Я никак не могу решиться на дальнейший шаг, но, кажется, все идет хорошо, поэтому я переворачиваю ее руку и наклоняюсь вперед, чтобы целомудренно поцеловать ее ладонь. Она весьма удивлена. (Вы не поверите. Но вот в ней, словно солнечный луч, про­рывается мысль: «Боже мой, я была права. Мои инс­тинкты подсказывали мне правильно. Он вырос, но для этого должен быть потенциал... Может быть... может быть...») Но я ушел. Прохожу из кухни прямо в прихожую, в то время как она все еще пытается подняться со стула, вставая из-за стола. Со входной дверью я разбираюсь сам, захлопываю ее за собой и быстро шагаю вниз по улице. Понятно, я ее чувствую. Она подходит к двери, открывает ее, выглядывает и, видя целеустремленность и быстроту моих шагов, понимает, что нужно оставить все как есть, и тогда оно даст свои плоды, а ненужные слова лишь все разрушат. (Что касается меня, то, так или иначе, они мне и без того порядочно подпортили.) Я не был готов к новому чувству. Я ловлю такси и мгновенно утопаю в его сумраке; едва успеваю сказать, куда ехать («... станция... Пиккадилли...»), прежде чем это чувст­во полностью овладевает мной, и я погружаюсь в ужасный сон.

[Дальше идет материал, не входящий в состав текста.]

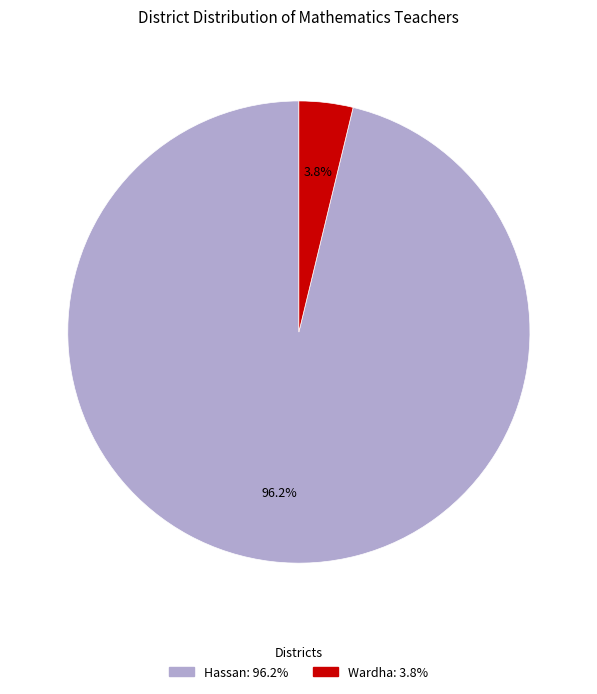

To the nearest percent, what is the difference between the Wardha and Hassan slice percentages?

92%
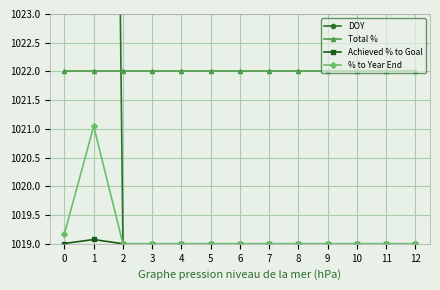

Which series has the largest range (max minus min)?

DOY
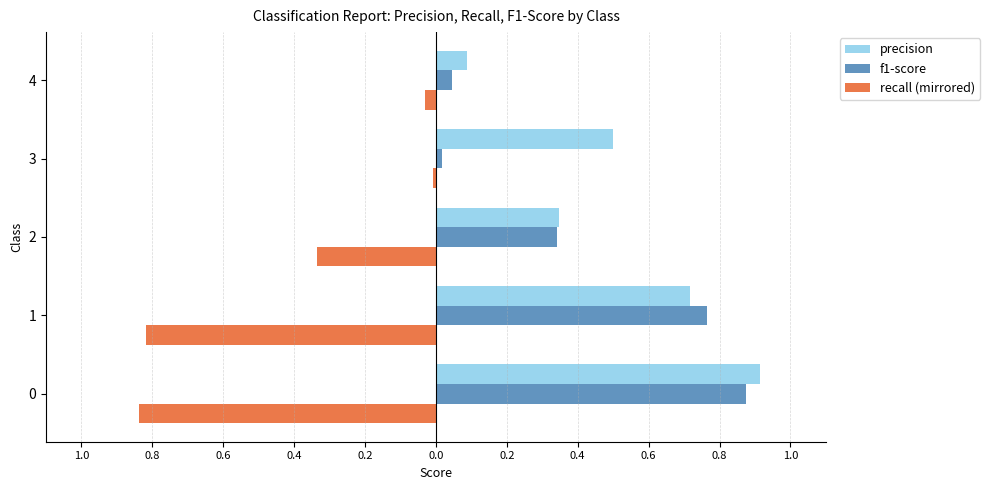

Which series has the largest range (max minus min)?

f1-score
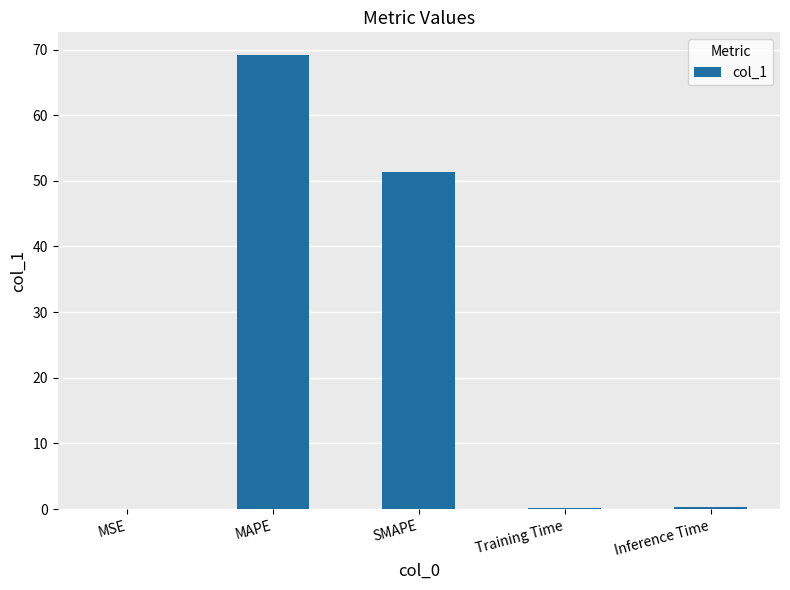

What is the change in value from MAPE to Training Time?

-68.9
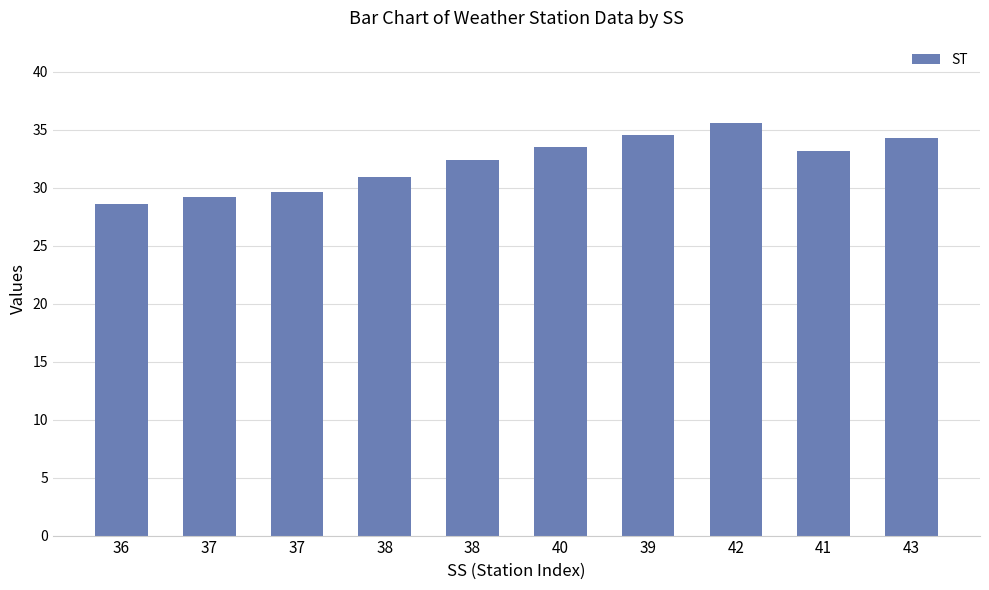

What is the difference between the values at 37 and 40?

3.9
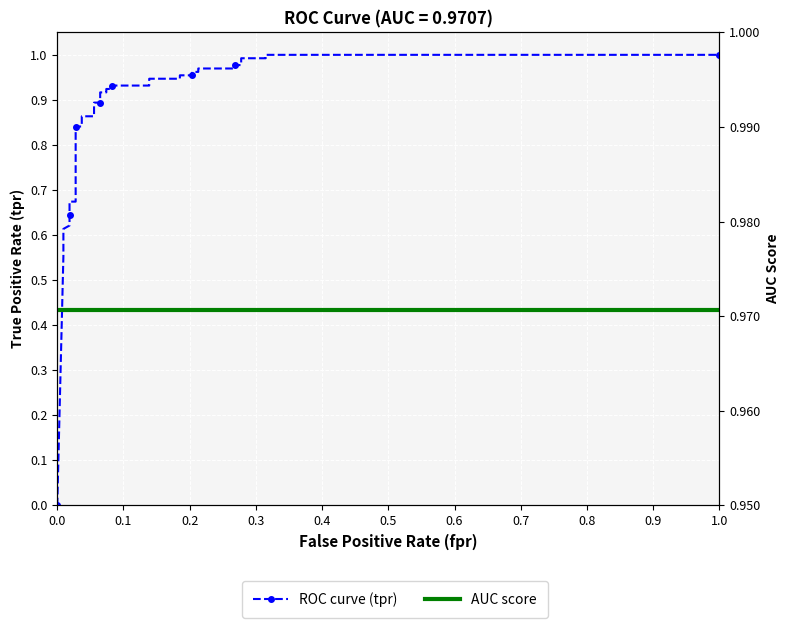

What are all the series names shown in the legend?

ROC curve (tpr), AUC score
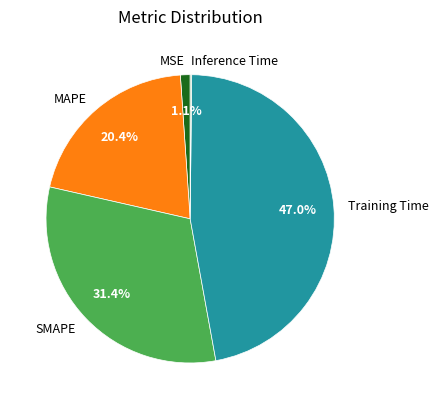

Does any single category account for the majority?

No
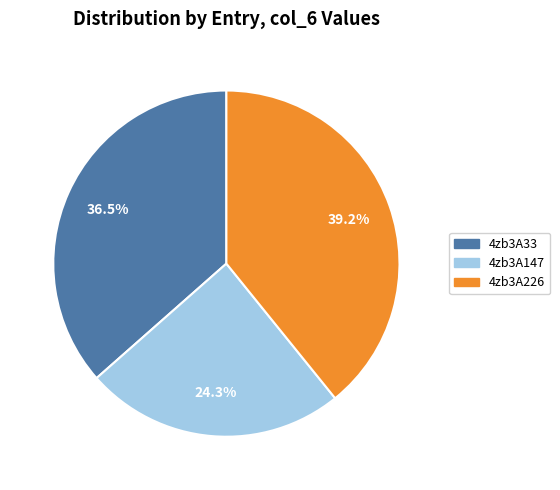

Is the sum of 4zb3A226 and 4zb3A147 greater than half?

Yes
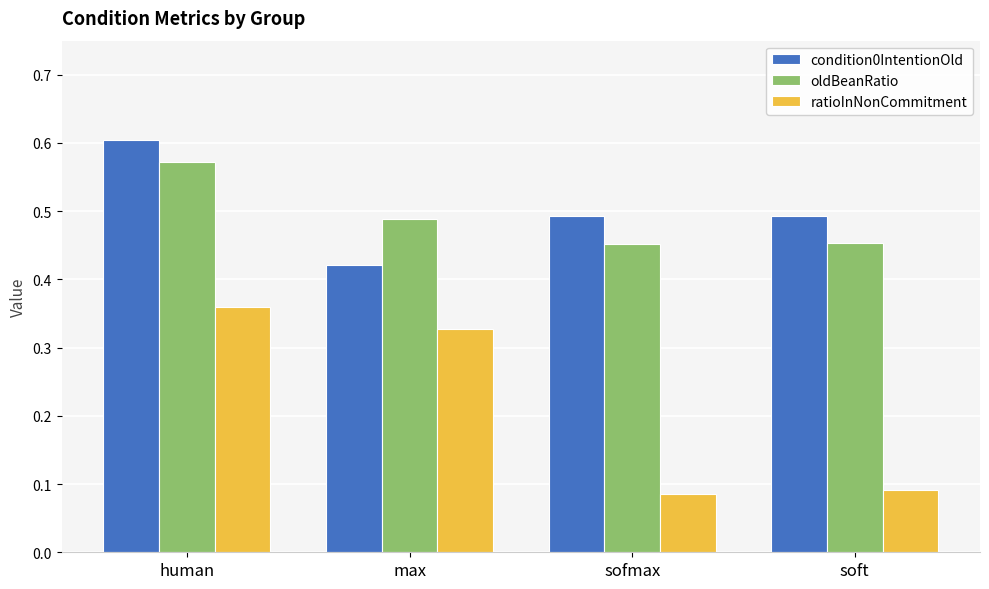

Between human and soft, which series saw the biggest shift?

ratioInNonCommitment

В первой части этого кошмара мое тело подверг­лось безжалостному физическому насилию. Поездка в поезде прошла плохо (поездка на поезде никогда не проходит хорошо, даже если вы превосходно себя чувствуете в кабинете врача, это уж я гарантирую): дрожь, холодный пот, лихорадка, зубы стучат, как автомат Томпсона, кровь покрывается перчинками и осколками стекла, жар то нарастает, то спадает, словно приставала, который сразу начинает увили­вать, когда дело заходит слишком далеко. Тело, будто лишенное надкожицы, представляло собой один большой синяк — вам бы никогда не пришло в голову, что обыкновенная подушечка для сиденья... Неясный шум в ушах напоминает рев толпы на Уимблдоне в перерыве между играми. Когда, слегка пошатываясь, я ввалился в свою комнату в «Ритце», то был способен лишь на то, чтобы опорожнить бутылку виски «Джеймсонз» и рухнуть на свою величественную кровать. Кажется, я даже пытался разговаривать, но понятно, что не по-английски. Нет. На своем собственном языке. Неудачная мысль. Я бился в конвульсиях. Мой рас­пухший язык горел. Я соскочил с матраса, чтобы ползком (мне не привыкать) добраться до огромной ванной комнаты с ее прохладной раковиной, биде и ванной. Еще одна неудачная мысль. Я поднялся и понял, что меня парализовало. Опухоль на языке спала, и мой желудок разразился фонтаном едкой блевотины. Теперь знаю, что это такое, — редкий случай обладания чужим телом обойдется без прелес­тей необычной желудочной фиесты», — поскольку все, что было раньше, являлось лишь легким перекусом по сравнению с тем... бесплатным сюрреалистиче­ским пиршеством, которому я предался тем вечером в своей ванной. Я пытался выбраться из тела — ниче­го не вышло. Волна паники охватила меня, представь­те себе такое. (Ничего. Теперь это прошло. Должно быть, произошла временная закупорка из-за того... из-за того, что со мной происходило.) Болезнь про­грессировала. Цепь лихорадок сковала мое тело. Я бессознательно что-то бормотал. Просто не вери­лось, что я могу двигаться, — не говоря уж о возмож­ности писать, — но раз уж у меня в руках оказался листок бумаги с эмблемой «Ритца», то я попробовал... Не то чтобы это имело какой-то смысл. Почерк тоже отвратительный. Я едва могу расшифровать эти ка­ракули.